> [What you need to do]:
Nothing but a number should be given: how many lines in the entries below include the string "down".

> [Records supplied]:
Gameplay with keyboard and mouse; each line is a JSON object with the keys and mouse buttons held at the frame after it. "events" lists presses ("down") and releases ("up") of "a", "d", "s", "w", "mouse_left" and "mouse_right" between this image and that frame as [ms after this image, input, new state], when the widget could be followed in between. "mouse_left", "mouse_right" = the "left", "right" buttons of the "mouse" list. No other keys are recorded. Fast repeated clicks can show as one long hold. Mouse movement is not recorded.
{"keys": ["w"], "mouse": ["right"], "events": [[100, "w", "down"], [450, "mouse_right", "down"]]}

---

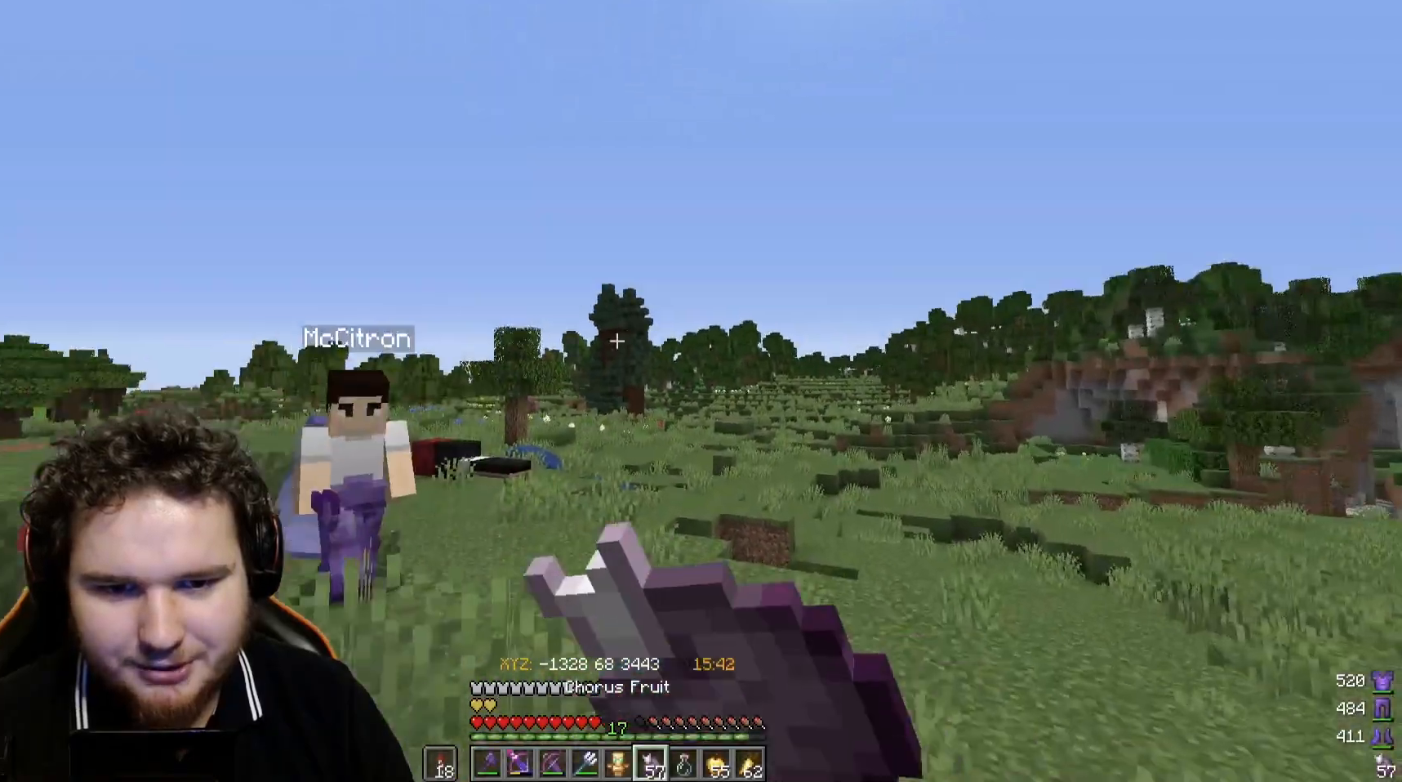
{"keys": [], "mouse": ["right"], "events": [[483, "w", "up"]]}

---

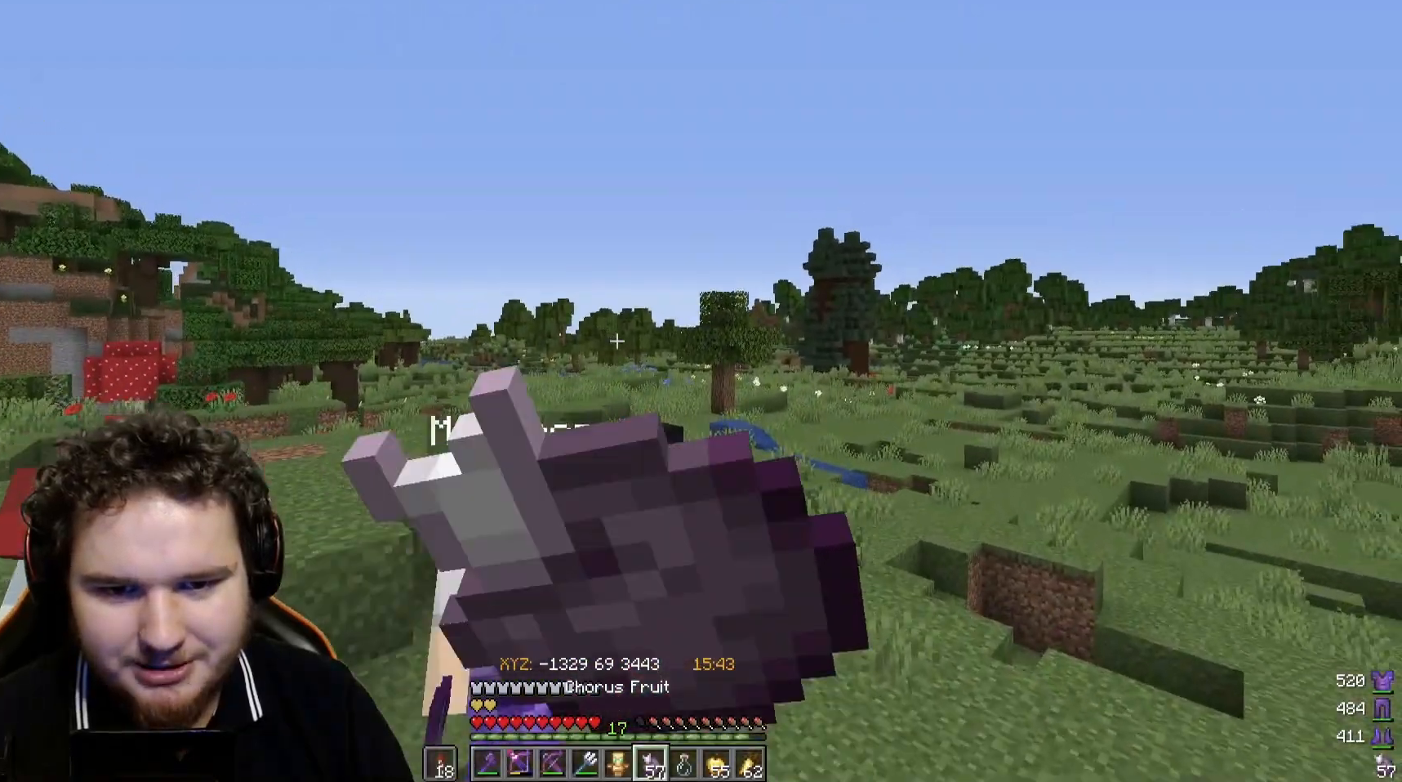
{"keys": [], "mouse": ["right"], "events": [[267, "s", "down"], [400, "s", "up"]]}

> [Output for this task]:
3